Source document:
━━━━━━
The Korean economy is hit hard by global COVID-19 infections that gripped the world. Two of the world's top three credit rating agencies lowered their forecasts for Korea's economic growth in 2020 to the 1 percent range, and some institutions did not rule out the possibility of Korea’s growth staying in the 0 percent range.
Standard & Poor’s predicted that Korea's growth rate will drop by 0.5 percentage point from 2.1 percent to 1.6 percent in 2020. Moody's Investors Service cut Korea’s growth estimate from 2.1 percent to 1.9 percent, while ING Group revised down its forecast from 2.2 percent to 1.7 percent. Morgan Stanley predicted that Korea's growth may drop 0.8 to 1.7 percentage points due to the COVID-19 virus.
Domestic economic institutions also made similar forecasts. The Woori Financial Management Institute predicted that if the COVID-19 crisis comes to an end in the first quarter, the Korean economic growth rate will drop by 0.3 percentage point during this period. But the negative impact can double if the outbreak continues into the second quarter and spreads widely outside China. If the epidemic is prolonged, the growth rate will decrease by at least 0.6 percentage point.
Nomura Securities predicted that in the worst case, Korea's economic growth rate would be lowered to minus 2.9 percent in the first quarter and JP Morgan suggested minus 0.3 percent.
Analysts say that the COVID-9 outbreak has a direct impact on the Korean economy because its fundamental strengths have been greatly weakened. They note that fundamental measures should be taken to promote domestic sales and exports, but the government relies solely on fiscal policies.
“China's economic growth rate has been lowered from 6 percent to 4 percent, and in the worst case, it may hit 0 percent,” said Cho Kyung-yeop, director of economic research at the Korea Economic Research Institute. “The Korean economy is highly dependent on China and therefore may even record negative growth.
"Korea has been hit directly by foreign variables such as the COVID-19 outbreak. Pro-union and anti-corporate policies have had a major impact on the health of the Korean economy," Cho added. "The government resorts to short-term measures only to rev up the economy temporarily even though it needs to make a change in its economic policies."
"The Korean government should have taken strong measures such as blocking the entry of Chinese people from the beginning as other major countries such as the United States did,” an analyst said. “But the Korean government has been unwilling to cope with the problem sternly. So we are facing a man-made disaster."
━━━━━━
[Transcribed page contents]
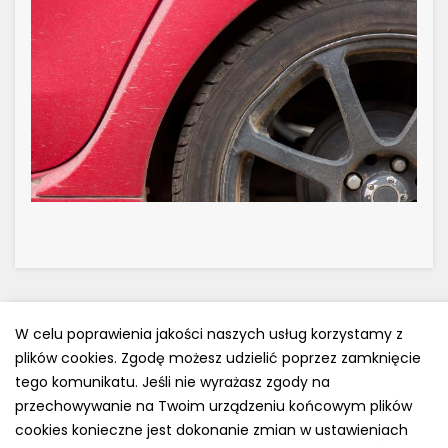
W celu poprawienia jakości naszych usług korzystamy z
plików cookies. Zgodę możesz udzielić poprzez zamknięcie
Polityka prywatności
tego komunikatu. Jeśli nie wyrażasz zgody na
e-mail: kontakt@opony.com.pl
przechowywanie na Twoim urządzeniu końcowym plików
cookies konieczne jest dokonanie zmian w ustawieniach
Copyright © 2000-2023 Opony.com.pl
━━━━━━
Problem description: In the article on COVID-19 and Korea's growth forecasts, set down word for word the passage that opens with "The Korean economy is hit" and closes with "0 percent range.".

Your response:
The Korean economy is hit hard by global COVID-19 infections that gripped the world. Two of the world's top three credit rating agencies lowered their forecasts for Korea's economic growth in 2020 to the 1 percent range, and some institutions did not rule out the possibility of Korea’s growth staying in the 0 percent range.